Tesco outshines rivals as it proves most resilient to discounters and deflation

Still in demand: Shoppers are splitting time between Tesco and the main supermarkets and smaller players like discounters
Stefan Wermuth/Reuters
Clare Hutchison1 June 2016

Tesco today outshone its supermarket rivals by proving to be the most resilient to the rise of the discounters and falling food prices in the last three months.

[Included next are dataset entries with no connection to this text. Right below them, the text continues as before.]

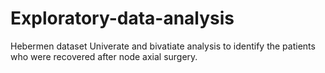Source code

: # Exploratory-data-analysis
Hebermen dataset
Univerate and bivatiate analysis to identify the patients who were recovered after node axial surgery.
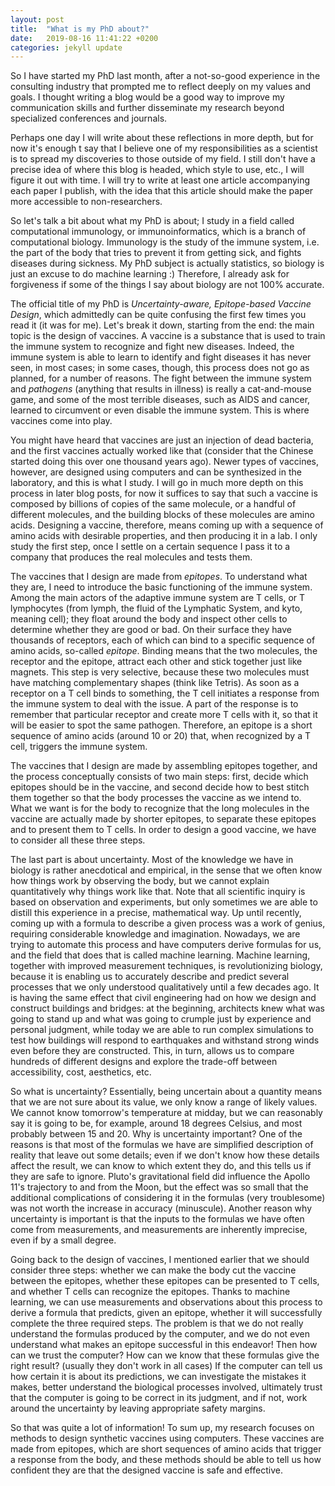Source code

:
 ```yaml
---
layout: post
title:  "What is my PhD about?"
date:   2019-08-16 11:41:22 +0200
categories: jekyll update
---
```


So I have started my PhD last month, after a not-so-good experience in the
consulting industry that prompted me to reflect deeply on my values and goals. I
thought writing a blog would be a good way to improve my communication skills
and further disseminate my research beyond specialized conferences and journals.
<!-- more -->
Perhaps one day I will write about these reflections in more depth, but for now
it's enough t say that I believe one of my responsibilities as a scientist is to
spread my discoveries to those outside of my field. I still don't have a precise
idea of where this blog is headed, which style to use, etc., I will figure it
out with time. I will try to write at least one article accompanying each paper
I publish, with the idea that this article should make the paper more accessible
to non-researchers.

So let's talk a bit about what my PhD is about; I study in a field called
computational immunology, or immunoinformatics, which is a branch of
computational biology. Immunology is the study of the immune system, i.e. the
part of the body that tries to prevent it from getting sick, and fights diseases
during sickness. My PhD subject is actually statistics, so biology is just an
excuse to do machine learning :) Therefore, I already ask for forgiveness if
some of the things I say about biology are not 100% accurate.

The official title of my PhD is _Uncertainty-aware, Epitope-based Vaccine
Design_, which admittedly can be quite confusing the first few times you read it
(it was for me). Let's break it down, starting from the end: the main topic is
the design of vaccines. A vaccine is a substance that is used to train the
immune system to recognize and fight new diseases. Indeed, the immune system is
able to learn to identify and fight diseases it has never seen, in most cases;
in some cases, though, this process does not go as planned, for a number of
reasons. The fight between the immune system and _pathogens_ (anything that
results in illness) is really a cat-and-mouse game, and some of the most
terrible diseases, such as AIDS and cancer, learned to circumvent or even
disable the immune system. This is where vaccines come into play.

You might have heard that vaccines are just an injection of dead bacteria, and
the first vaccines actually worked like that (consider that the Chinese started
doing this over one thousand years ago). Newer types of vaccines, however, are
designed using computers and can be synthesized in the laboratory, and this is
what I study. I will go in much more depth on this process in later blog posts,
for now it suffices to say that such a vaccine is composed by billions of copies
of the same molecule, or a handful of different molecules, and the building
blocks of these molecules are amino acids. Designing a vaccine, therefore, means
coming up with a sequence of amino acids with desirable properties, and then
producing it in a lab. I only study the first step, once I settle on a certain
sequence I pass it to a company that produces the real molecules and tests them.

The vaccines that I design are made from _epitopes_. To understand what they
are, I need to introduce the basic functioning of the immune system. Among the
main actors of the adaptive immune system are T cells, or T lymphocytes (from
lymph, the fluid of the Lymphatic System, and kyto, meaning cell); they float
around the body and inspect other cells to determine whether they are good or
bad. On their surface they have thousands of receptors, each of which can bind
to a specific sequence of amino acids, so-called _epitope_. Binding means that
the two molecules, the receptor and the epitope, attract each other and stick
together just like magnets. This step is very selective, because these two
molecules must have matching complementary shapes (think like Tetris). As soon
as a receptor on a T cell binds to something, the T cell initiates a response
from the immune system to deal with the issue. A part of the response is to
remember that particular receptor and create more T cells with it, so that it
will be easier to spot the same pathogen. Therefore, an epitope is a short
sequence of amino acids (around 10 or 20) that, when recognized by a T cell,
triggers the immune system.

The vaccines that I design are made by assembling epitopes together, and the
process conceptually consists of two main steps: first, decide which epitopes
should be in the vaccine, and second decide how to best stitch them together so
that the body processes the vaccine as we intend to. What we want is for the
body to recognize that the long molecules in the vaccine are actually made by
shorter epitopes, to separate these epitopes and to present them to T cells. In
order to design a good vaccine, we have to consider all these three steps.

The last part is about uncertainty. Most of the knowledge we have in biology is
rather anecdotical and empirical, in the sense that we often know how things
work by observing the body, but we cannot explain quantitatively why things work
like that. Note that all scientific inquiry is based on observation and
experiments, but only sometimes we are able to distill this experience in a
precise, mathematical way. Up until recently, coming up with a formula to
describe a given process was a work of genius, requiring considerable knowledge
and imagination. Nowadays, we are trying to automate this process and have
computers derive formulas for us, and the field that does that is called machine
learning. Machine learning, together with improved measurement techniques, is
revolutionizing biology, because it is enabling us to accurately describe and
predict several processes that we only understood qualitatively until a few
decades ago. It is having the same effect that civil engineering had on how we
design and construct buildings and bridges: at the beginning, architects knew
what was going to stand up and what was going to crumple just by experience and
personal judgment, while today we are able to run complex simulations to test
how buildings will respond to earthquakes and withstand strong winds even before
they are constructed. This, in turn, allows us to compare hundreds of different
designs and explore the trade-off between accessibility, cost, aesthetics, etc.

So what is uncertainty? Essentially, being uncertain about a quantity means that
we are not sure about its value, we only know a range of likely values. We
cannot know tomorrow's temperature at midday, but we can reasonably say it is
going to be, for example, around 18 degrees Celsius, and most probably between
15 and 20. Why is uncertainty important? One of the reasons is that most of the
formulas we have are simplified description of reality that leave out some
details; even if we don't know how these details affect the result, we can know
to which extent they do, and this tells us if they are safe to ignore. Pluto's
gravitational field did influence the Apollo 11's trajectory to and from the
Moon, but the effect was so small that the additional complications of
considering it in the formulas (very troublesome) was not worth the increase in
accuracy (minuscule). Another reason why uncertainty is important is that the
inputs to the formulas we have often come from measurements, and measurements
are inherently imprecise, even if by a small degree.

Going back to the design of vaccines, I mentioned earlier that we should
consider three steps: whether we can make the body cut the vaccine between the
epitopes, whether these epitopes can be presented to T cells, and whether T
cells can recognize the epitopes. Thanks to machine learning, we can use
measurements and observations about this process to derive a formula that
predicts, given an epitope, whether it will successfully complete the three
required steps. The problem is that we do not really understand the formulas
produced by the computer, and we do not even understand what makes an epitope
successful in this endeavor! Then how can we trust the computer? How can we know
that these formulas give the right result? (usually they don't work in all
cases) If the computer can tell us how certain it is about its predictions, we
can investigate the mistakes it makes, better understand the biological
processes involved, ultimately trust that the computer is going to be correct in
its judgment, and if not, work around the uncertainty by leaving appropriate
safety margins.

So that was quite a lot of information! To sum up, my research focuses on
methods to design synthetic vaccines using computers. These vaccines are made
from epitopes, which are short sequences of amino acids that trigger a response
from the body, and these methods should be able to tell us how confident they
are that the designed vaccine is safe and effective.
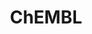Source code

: ---
bigquery: https://console.cloud.google.com/bigquery?p=patents-public-data&d=ebi_chembl&page=dataset
citation: '"The ChEMBL database in 2017." Anna Gaulton, Anne Hersey, Michał Nowotka,
  A Patrícia Bento, Jon Chambers, David Mendez, Prudence Mutowo, Francis Atkinson,
  Louisa J Bellis, Elena Cibrián-Uhalte, Mark Davies, Nathan Dedman, Anneli Karlsson,
  María Paula Magariños, John P Overington, George Papadatos, Ines Smit, Andrew R
  Leach Nucleic acids Research (2017) 45 (Database Issue), D945-D954'
contributors: European Bioinformatics Institute
cost: None
description: ChEMBL Data is a manually curated database of small molecules used in
  drug discovery, including information about existing patented drugs.
documentation: 'schema: https://www.ebi.ac.uk/chembl/db_schema


  '
last_edit: Mon, 04 Apr 2022 19:07:30 GMT
location: https://console.cloud.google.com/marketplace/product/google_patents_public_datasets/chembl
maintained_by: EMBL-EBI, an outstation of European Molecular Biology Laboratory
related_publications: '

  ChEMBL: towards direct deposition of bioassay data.


  Mendez D, Gaulton A, Bento AP, Chambers J, De Veij M, Félix E, Magariños MP, Mosquera
  JF, Mutowo P, Nowotka M, Gordillo-Marañón M, Hunter F, Junco L, Mugumbate G, Rodriguez-Lopez
  M, Atkinson F, Bosc N, Radoux CJ, Segura-Cabrera A, Hersey A, Leach AR.


  — Nucleic Acids Res. 2019; 47(D1):D930-D940. doi: 10.1093/nar/gky1075

  '
schema_fields: '[''country'', ''disease_efficacy'', ''frac_class_id'', ''potential_duplicate'',
  ''substrate_record_id'', ''l7'', ''strength'', ''mol_frac_id'', ''parent_id'', ''organism'',
  ''level2'', ''bao_id'', ''result_flag'', ''name'', ''domain_id'', ''direct_interaction'',
  ''log_id'', ''cell_source_organism'', ''smarts'', ''polymer_flag'', ''assay_class_id'',
  ''assay_cell_type'', ''normal_range_max'', ''usan_substem'', ''activity_id'', ''set_name'',
  ''warnref_id'', ''comp_class_id'', ''acd_most_apka'', ''std_act_id'', ''enzyme_tid'',
  ''mc_target_name'', ''creation_date'', ''variant_id'', ''ddd_id'', ''max_phase'',
  ''cell_id'', ''selectivity_comment'', ''comp_go_id'', ''units'', ''research_stem'',
  ''parenteral'', ''assay_subcellular_fraction'', ''irac_class_id'', ''parent_molregno'',
  ''component_id'', ''pathway_id'', ''first_page'', ''aspect'', ''authors'', ''text_value'',
  ''mc_organism'', ''src_short_name'', ''assay_id'', ''mec_id'', ''toid'', ''aidx'',
  ''priority'', ''drug_substance_flag'', ''accession'', ''protein_class_id'', ''warning_class'',
  ''parameter_value'', ''num_ro5_violations'', ''molecular_species'', ''oc_id'', ''compd_id'',
  ''metabolite_record_id'', ''smid'', ''bto_id'', ''mc_tax_id'', ''level3'', ''upper_value'',
  ''enzyme_name'', ''hrac_class_id'', ''tissue_id'', ''assay_desc'', ''cellosaurus_id'',
  ''res_stem_id'', ''hbd'', ''relationship_type'', ''standard_type'', ''nda_type'',
  ''dosed_ingredient'', ''doc_type'', ''job_id'', ''hrac_code'', ''cell_source_tissue'',
  ''ridx'', ''chebi_par_id'', ''metref_id'', ''volume'', ''patent_expire_date'', ''title'',
  ''level4_description'', ''drugind_id'', ''updated_by'', ''uo_units'', ''num_alerts'',
  ''site_residues'', ''cpd_str_alert_id'', ''relation'', ''cell_ontology_id'', ''l8'',
  ''delist_flag'', ''helm_notation'', ''entity_type'', ''value'', ''protein_class_desc'',
  ''sequence_md5sum'', ''innovator_company'', ''met_comment'', ''doi'', ''confidence'',
  ''annotation'', ''acd_most_bpka'', ''tbl'', ''confidence_score'', ''level5'', ''curated_by'',
  ''cidx'', ''src_compound_id'', ''ddd_comment'', ''abstract'', ''cell_source_tax_id'',
  ''withdrawn_year'', ''molecule_type'', ''mol_irac_id'', ''ddd_units'', ''domain_name'',
  ''clo_id'', ''component_synonym'', ''orig_description'', ''natural_product'', ''source'',
  ''ref_id'', ''relationship_desc'', ''major_class'', ''l2'', ''stem_class'', ''route'',
  ''publication_number'', ''pubmed_id'', ''published_type'', ''oral'', ''cl_lincs_id'',
  ''usan_stem_id'', ''efo_id'', ''standard_units'', ''l5'', ''src_description'', ''l4'',
  ''class_type'', ''binding_site_comment'', ''standard_value'', ''standard_flag'',
  ''domain_description'', ''l1'', ''warning_id'', ''published_relation'', ''compound_name'',
  ''standard_text_value'', ''availability_type'', ''max_phase_for_ind'', ''full_mwt'',
  ''level3_description'', ''year'', ''definition'', ''source_domain_id'', ''met_id'',
  ''withdrawn_flag'', ''co_stem_id'', ''activity_comment'', ''active_molregno'', ''homologue'',
  ''cx_most_apka'', ''src_id'', ''heavy_atoms'', ''hba'', ''db_source'', ''trade_name'',
  ''actsm_id'', ''warning_description'', ''previous_company'', ''mol_atc_id'', ''assay_tissue'',
  ''patent_id'', ''met_conversion'', ''inorganic_flag'', ''warning_country'', ''psa'',
  ''targcomp_id'', ''pathway_key'', ''cell_description'', ''approval_date'', ''standard_relation'',
  ''efo_term'', ''cx_most_bpka'', ''mw_freebase'', ''assay_param_id'', ''le'', ''acd_logd'',
  ''comments'', ''frac_code'', ''version'', ''first_in_class'', ''label'', ''species_group_flag'',
  ''journal'', ''assay_test_type'', ''molsyn_id'', ''end_position'', ''therapeutic_flag'',
  ''component_type'', ''ap_id'', ''ddd_admr'', ''doc_id'', ''targrel_id'', ''published_units'',
  ''entity_id'', ''qed_weighted'', ''src_assay_id'', ''mecref_id'', ''caloha_id'',
  ''full_molformula'', ''parent_go_id'', ''target_desc'', ''drug_record_id'', ''bao_format'',
  ''submission_date'', ''curation_comment'', ''stat'', ''dosage_form'', ''data_validity_comment'',
  ''compound_key'', ''status'', ''l6'', ''prediction_method'', ''patent_no'', ''drug_product_flag'',
  ''biocomp_id'', ''syn_type'', ''protein_class_synonym'', ''withdrawn_country'',
  ''stem'', ''canonical_smiles'', ''alogp'', ''type'', ''published_value'', ''tid_fixed'',
  ''applicant_full_name'', ''withdrawn_reason'', ''updated_on'', ''qudt_units'', ''rgid'',
  ''protclasssyn_id'', ''molfile'', ''sequence'', ''standard_inchi_key'', ''subgroup'',
  ''description'', ''action_type'', ''idx'', ''patent_use_code'', ''l3'', ''ref_url'',
  ''usan_stem'', ''bao_endpoint'', ''isoform'', ''hba_lipinski'', ''indref_id'', ''cx_logd'',
  ''who_extra'', ''class_level'', ''mechanism_of_action'', ''topical'', ''tid'', ''rtb'',
  ''predbind_id'', ''company'', ''usan_stem_definition'', ''synonyms'', ''downgraded'',
  ''ad_type'', ''alert_set_id'', ''pref_name'', ''last_page'', ''related_tid'', ''mutation'',
  ''usan_year'', ''num_lipinski_ro5_violations'', ''structure_type'', ''cell_name'',
  ''withdrawn_class'', ''level1_description'', ''site_id'', ''mc_target_accession'',
  ''site_name'', ''prod_pat_id'', ''level2_description'', ''path'', ''domain_type'',
  ''as_id'', ''hbd_lipinski'', ''ass_cls_map_id'', ''standard_upper_value'', ''molecular_mechanism'',
  ''black_box_warning'', ''start_position'', ''target_type'', ''record_id'', ''indication_class'',
  ''formulation_id'', ''assay_tax_id'', ''mechanism_comment'', ''mol_hrac_id'', ''bei'',
  ''sei'', ''alert_name'', ''mesh_heading'', ''ddd_value'', ''mc_target_type'', ''issue'',
  ''assay_category'', ''irac_code'', ''compsyn_id'', ''active_ingredient'', ''first_approval'',
  ''level1'', ''parent_type'', ''assay_type'', ''chirality'', ''acd_logp'', ''parameter_type'',
  ''cx_logp'', ''standard_inchi'', ''warning_type'', ''tax_id'', ''relationship'',
  ''who_name'', ''chembl_id'', ''go_id'', ''assay_organism'', ''target_mapping'',
  ''assay_strain'', ''molregno'', ''activity_count'', ''ro3_pass'', ''atc_code'',
  ''product_id'', ''mw_monoisotopic'', ''last_active'', ''db_version'', ''short_name'',
  ''pchembl_value'', ''assay_source'', ''uberon_id'', ''prodrug'', ''ref_type'', ''lle'',
  ''alert_id'', ''warning_year'', ''mesh_id'', ''normal_range_min'', ''aromatic_rings'',
  ''sitecomp_id'', ''ingredient'', ''level4'']'
shortname: chembl
tags:
- biotechnology
- health
- chemical
- bioinformatics
- medical
terms_of_use: CC BY-SA 3.0
title: ChEMBL
uuid: e232a192-965c-4ec9-904c-155b6dfe56c5
---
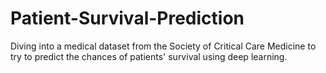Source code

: # Patient-Survival-Prediction
Diving into a medical dataset from the Society of Critical Care Medicine to try to predict the chances of patients' survival using deep learning. 
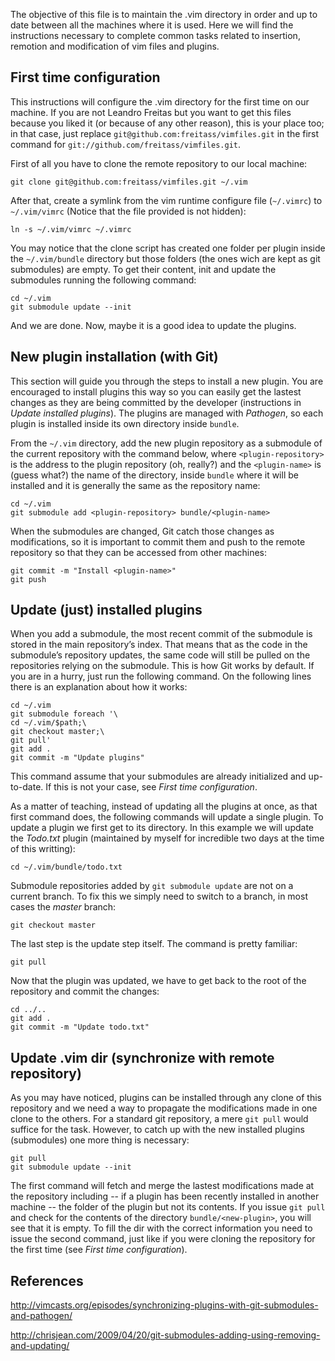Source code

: 

The objective of this file is to maintain the .vim directory in order and up to
date between all the machines where it is used. Here we will find the
instructions necessary to complete common tasks related to insertion, remotion
and modification of vim files and plugins.

## First time configuration

This instructions will configure the .vim directory for the first time on our
machine. If you are not Leandro Freitas but you want to get this files because
you liked it (or because of any other reason), this is your place too; in that
case, just replace `git@github.com:freitass/vimfiles.git` in the first command
for `git://github.com/freitass/vimfiles.git`.

First of all you have to clone the remote repository to our local machine:

    git clone git@github.com:freitass/vimfiles.git ~/.vim

After that, create a symlink from the vim runtime configure file (`~/.vimrc`)
to `~/.vim/vimrc` (Notice that the file provided is not hidden):

    ln -s ~/.vim/vimrc ~/.vimrc

You may notice that the clone script has created one folder per plugin inside
the `~/.vim/bundle` directory but those folders (the ones wich are kept as git
submodules) are empty. To get their content, init and update the submodules
running the following command:

    cd ~/.vim
    git submodule update --init

And we are done. Now, maybe it is a good idea to update the plugins.

## New plugin installation (with Git)

This section will guide you through the steps to install a new plugin. You are
encouraged to install plugins this way so you can easily get the lastest
changes as they are being committed by the developer (instructions in *Update
installed plugins*). The plugins are managed with *Pathogen*, so each plugin is
installed inside its own directory inside `bundle`.

From the `~/.vim` directory, add the new plugin repository as a submodule of
the current repository with the command below, where `<plugin-repository>` is
the address to the plugin repository (oh, really?) and the `<plugin-name>` is
(guess what?) the name of the directory, inside `bundle` where it will be
installed and it is generally the same as the repository name:

    cd ~/.vim
    git submodule add <plugin-repository> bundle/<plugin-name>

When the submodules are changed, Git catch those changes as modifications, so
it is important to commit them and push to the remote repository so that they
can be accessed from other machines:

    git commit -m "Install <plugin-name>"
    git push

## Update (just) installed plugins

When you add a submodule, the most recent commit of the submodule is stored in
the main repository’s index. That means that as the code in the submodule’s
repository updates, the same code will still be pulled on the repositories
relying on the submodule. This is how Git works by default. If you are in a
hurry, just run the following command. On the following lines there is an
explanation about how it works:

    cd ~/.vim
    git submodule foreach '\
    cd ~/.vim/$path;\
    git checkout master;\
    git pull'
    git add .
    git commit -m "Update plugins"

This command assume that your submodules are already initialized and
up-to-date. If this is not your case, see *First time configuration*.

As a matter of teaching, instead of updating all the plugins at once, as that
first command does, the following commands will update a single plugin. To
update a plugin we first get to its directory. In this example we will update
the *Todo.txt* plugin (maintained by myself for incredible two days at the time
of this writting):

    cd ~/.vim/bundle/todo.txt

Submodule repositories added by `git submodule update` are not on a current
branch. To fix this we simply need to switch to a branch, in most cases the
*master* branch:

    git checkout master

The last step is the update step itself. The command is pretty familiar:

    git pull

Now that the plugin was updated, we have to get back to the root of the
repository and commit the changes:

    cd ../..
    git add .
    git commit -m "Update todo.txt"

## Update .vim dir (synchronize with remote repository)

As you may have noticed, plugins can be installed through any clone of this
repository and we need a way to propagate the modifications made in one clone
to the others. For a standard git repository, a mere `git pull` would suffice
for the task. However, to catch up with the new installed plugins (submodules)
one more thing is necessary:

    git pull
    git submodule update --init

The first command will fetch and merge the lastest modifications made at the
repository including -- if a plugin has been recently installed in another
machine -- the folder of the plugin but not its contents. If you issue `git
pull` and check for the contents of the directory `bundle/<new-plugin>`, you
will see that it is empty. To fill the dir with the correct information you
need to issue the second command, just like if you were cloning the repository
for the first time (see *First time configuration*).

## References

<http://vimcasts.org/episodes/synchronizing-plugins-with-git-submodules-and-pathogen/>

<http://chrisjean.com/2009/04/20/git-submodules-adding-using-removing-and-updating/>
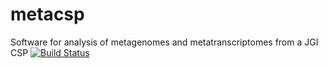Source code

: # metacsp
Software for analysis of metagenomes and metatranscriptomes from a JGI CSP
[![Build Status](https://travis-ci.org/dacb/metacsp.svg?branch=master)](https://travis-ci.org/dacb/metacsp)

In the latest sign that recovery at Britain’s largest supermarket is taking hold, data from Kantar Worldpanel showed Tesco sales fell 1% in the 12 weeks to May 22. That compared with a 1.2% fall at Sainsbury’s, Morrisons’ 2.1% drop and Asda’s dismal 5.1% decline, and came as food prices fell 1.5%.

The news sent Tesco shares up 9p to 166p, Sainsbury’s 4.3p lower to 264.2p and Morrisons down 1.6p to 196.5p.

In April Tesco posted its first quarterly rise in same-store sales for three years and returned to profit following 2015’s record loss. But boss Dave Lewis, who was parachuted in to revive the group in 2014, has warned that Tesco’s turnaround could be rocky due to the “deflationary and uncertain” backdrop.

Kantar said Sainsbury’s sales were hit by a move away from multi-buys, while Morrisons was affected by store disposals. Asda, which has invested £1.5 billion in cutting prices, remained under pressure from Aldi and Lidl.

The German firms remained the fastest growing in the sector, with sales up 14.2% and 11.4% respectively, but Kantar said customers were not completely deserting traditional players.

Edward Garner, director at Kantar Worldpanel, said 94% of Aldi and Lidl shoppers still visit one of the four every four weeks.

“However, consumers’ spend is increasingly being shared with other growing outlets which also include Waitrose, the Co-operative and Iceland and average household spend for the big four has dropped by 2.9%,” Garner added.

Waitrose’s market share hit an all-time high of 5.3% as sales grew by 2.1%.